The server (null_resource) is first created and only after that previous server is destroyed. Too bad the command does not run.

On the other hand, if I comment out create_before_destroy = true in null_resource.destroy, my server is destroyed:

null_resource.destroy: Destroying... [id=948398361774632729]
null_resource.destroy: Provisioning with 'local-exec'...
null_resource.destroy (local-exec): Executing: ["/bin/sh" "-c" "echo destroy change this to whatever you want and reapply kjc"]
null_resource.destroy (local-exec): destroy change this to whatever you want and reapply kjc
null_resource.destroy: Destruction complete after 0s
random_string.node: Creating...
random_string.node: Creation complete after 0s [id=xtp]
null_resource.create: Creating...
null_resource.create: Provisioning with 'local-exec'...
null_resource.create (local-exec): Executing: ["/bin/sh" "-c" "echo create change this to whatever you want and reapply2 xtp"]
null_resource.create (local-exec): create change this to whatever you want and reapply2 xtp
null_resource.create: Creation complete after 0s [id=2523110283929799885]
null_resource.destroy: Creating...
null_resource.destroy: Creation complete after 0s [id=5905504673339125500]
null_resource.create (deposed object fabd7d77): Destroying... [id=3429720091763885346]
null_resource.create: Destruction complete after 0s
random_string.node (deposed object e916dd0f): Destroying... [id=kjc]
random_string.node: Destruction complete after 0s

Too bad I've lost all my data.

How is that not a valid use case?

shizzit commented 1 year ago

It seems absolutely bonkers that this has been an issue for so long. Something like what @kidmis said here would be perfect here IMO. I'm experiencing this on the latest release (v1.5.4 as of writing)
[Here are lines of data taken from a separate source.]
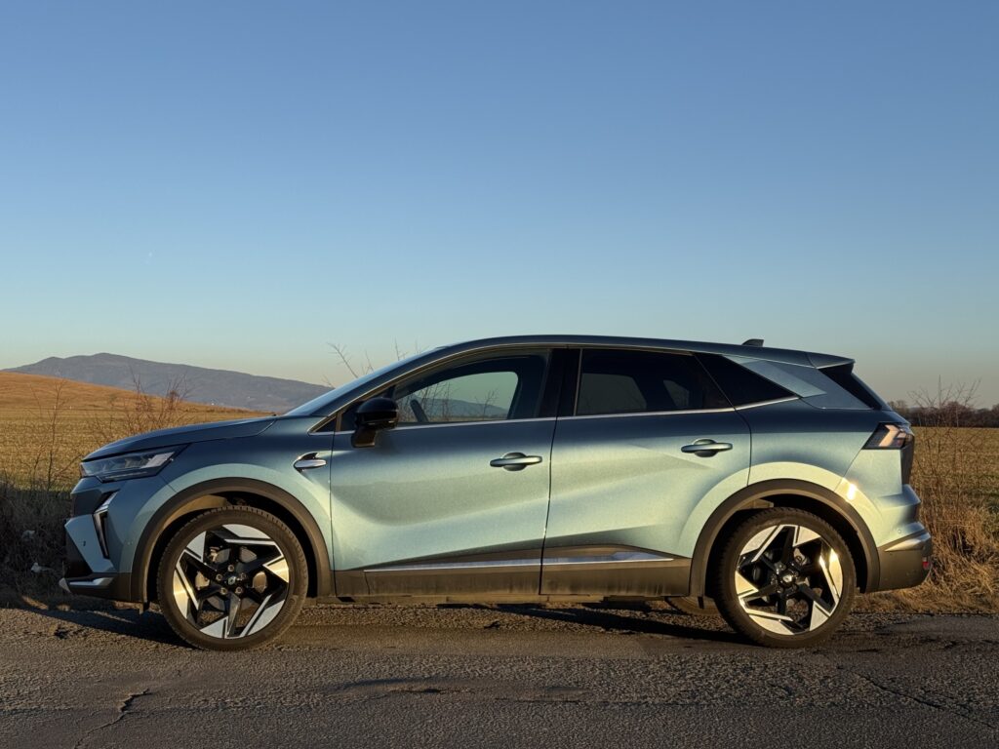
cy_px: 374
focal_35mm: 48
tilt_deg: +2.8
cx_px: 500
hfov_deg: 39.7
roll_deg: +0.2
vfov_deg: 30.3
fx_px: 1385
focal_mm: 6.76
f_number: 1.78
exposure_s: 1/2179
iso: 64
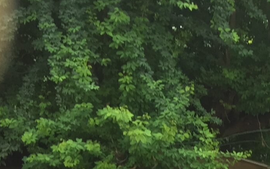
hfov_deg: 16.2
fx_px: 839
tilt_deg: -9.8
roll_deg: +0.9
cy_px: 373
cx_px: 443
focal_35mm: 114
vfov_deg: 10.3
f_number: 2.2
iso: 32
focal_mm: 4.15
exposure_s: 1/60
akamac commented 11 months ago

We need this to safely update instance types for EKS managed node groups, which cannot be done in-place and forces re-creation.

VickyPenkova commented 11 months ago

Is there any update here? Using the latest version of terraform, I am hitting the same and the resource I'm changing gets created with the new config, but the old one is never destroyed. That scenario happens for route53 records and it's essential functionality for us to have as we end up with duplicate records.
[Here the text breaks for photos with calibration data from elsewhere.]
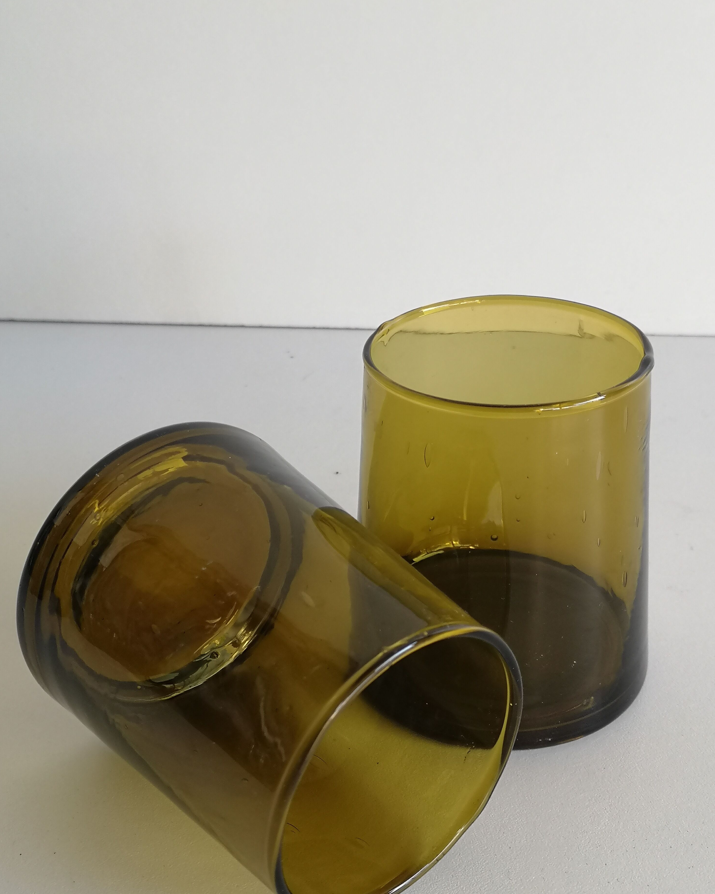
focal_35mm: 39
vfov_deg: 46.8
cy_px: 450
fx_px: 1031
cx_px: 360
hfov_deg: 38.2
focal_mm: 3.95
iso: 80
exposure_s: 1/90
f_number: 1.8
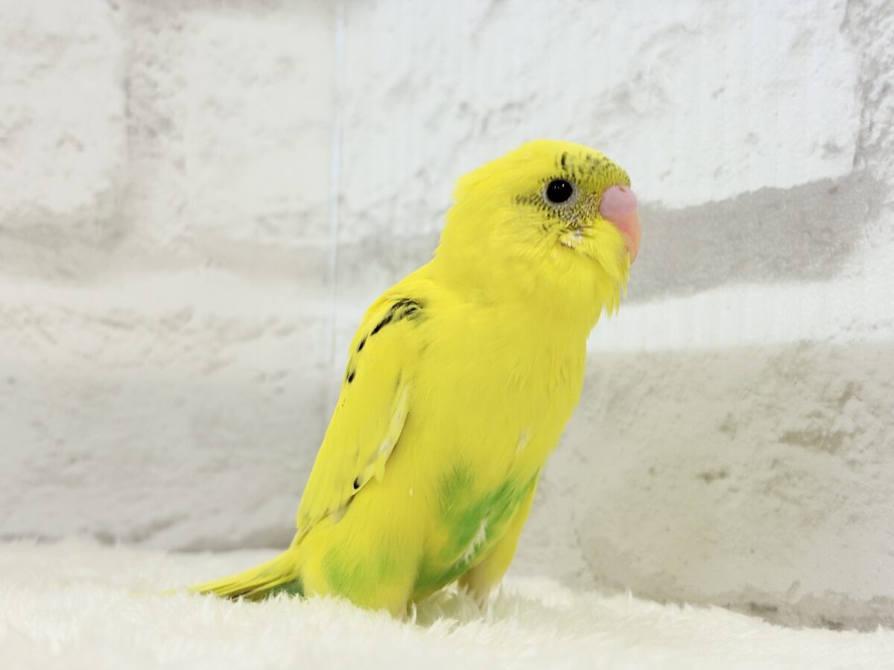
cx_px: 447
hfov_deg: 36.8
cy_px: 335
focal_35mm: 52
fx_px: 1343
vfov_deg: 28.0
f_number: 1.6
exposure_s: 1/100
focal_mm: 5.96
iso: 40
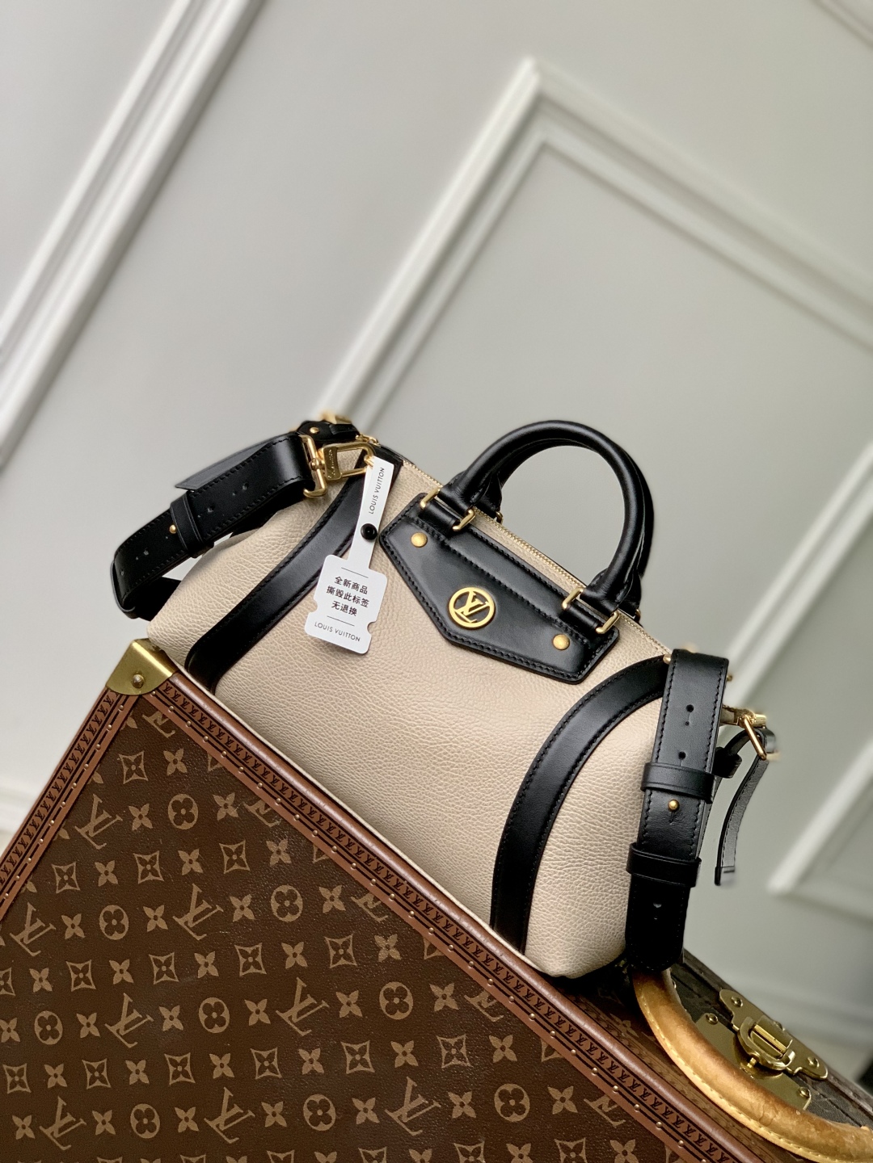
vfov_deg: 36.8
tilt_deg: -13.1
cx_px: 436
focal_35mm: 52
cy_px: 582
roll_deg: -32.6
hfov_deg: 28.0
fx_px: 1749
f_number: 2.4
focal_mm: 6
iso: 125
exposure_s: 1/118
giner commented 8 months ago

What if instead of supporting only destroy for provisioner there would be a separate resource supporting the whole resource lifecycle similar to how provider external works for data? I guess this would cover most if not all cases.

jbardin commented 8 months ago

@giner, yes a separate managed resource is often the preferred solution here. Either a custom one which suits your use case, or something more generic like “external” which runs different commands at various points in the resource instance lifecycle. I think there are some existing examples in the public registry.

github-actions[bot] commented 3 months ago

I'm going to lock this issue because it has been closed for 30 days ⏳. This helps our maintainers find and focus on the active issues. If you have found a problem that seems similar to this, please open a new issue and complete the issue template so we can capture all the details necessary to investigate further.